==== DATA PROVIDED

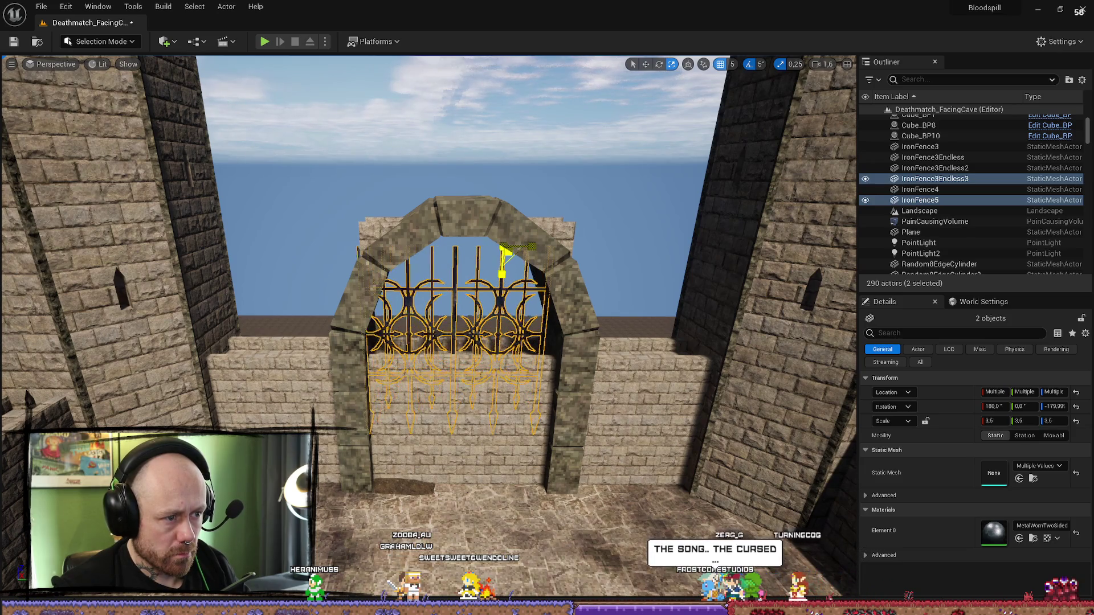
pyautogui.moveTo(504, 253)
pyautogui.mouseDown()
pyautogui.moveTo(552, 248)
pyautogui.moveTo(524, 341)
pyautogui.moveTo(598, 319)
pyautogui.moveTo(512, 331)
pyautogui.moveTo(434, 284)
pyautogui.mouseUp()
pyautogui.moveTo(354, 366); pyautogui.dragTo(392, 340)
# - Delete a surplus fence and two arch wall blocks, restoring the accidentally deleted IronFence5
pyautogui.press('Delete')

========
==== DATA PROVIDED

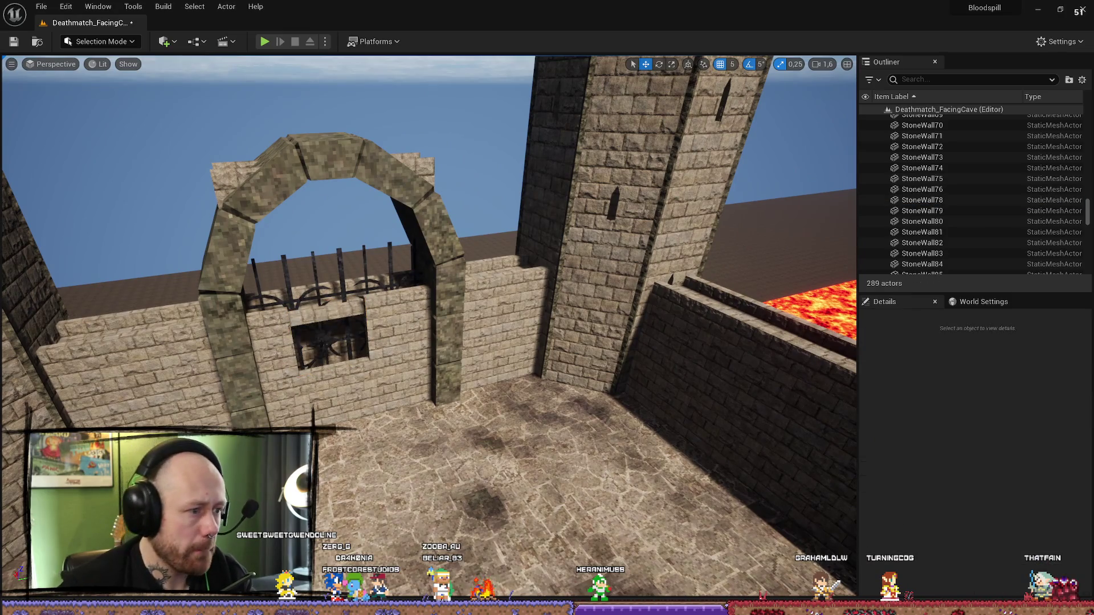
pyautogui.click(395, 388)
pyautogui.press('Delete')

========
==== DATA PROVIDED

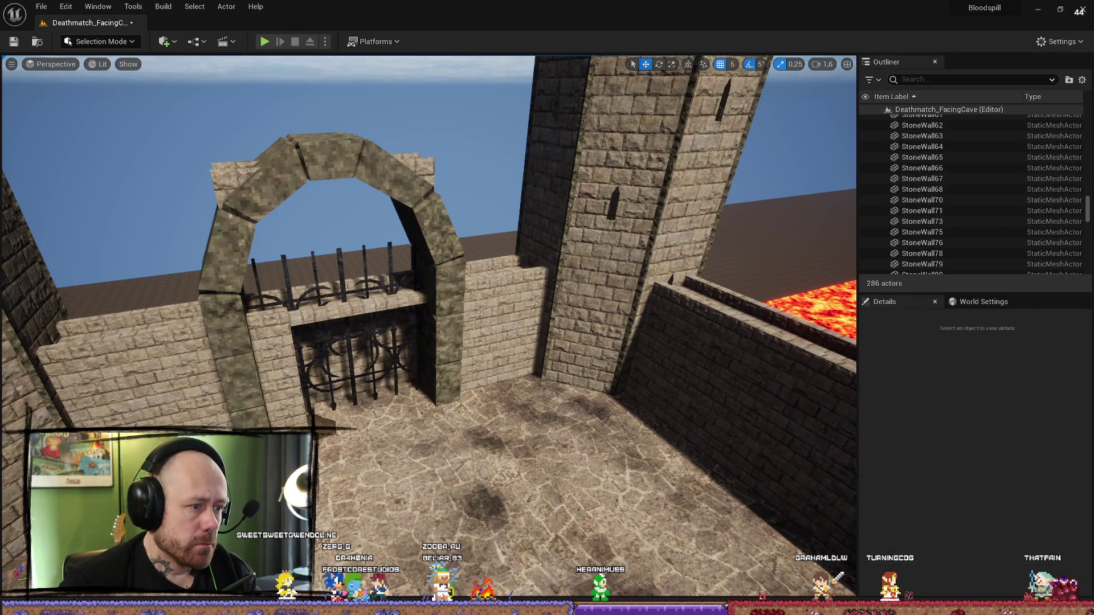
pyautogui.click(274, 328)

========

● **EXERCISE DESCRIPTION**:
Where a line above contains the word "click", copy that line.

● **PROBLEM SOLUTION**:
pyautogui.click(395, 388)
pyautogui.click(274, 328)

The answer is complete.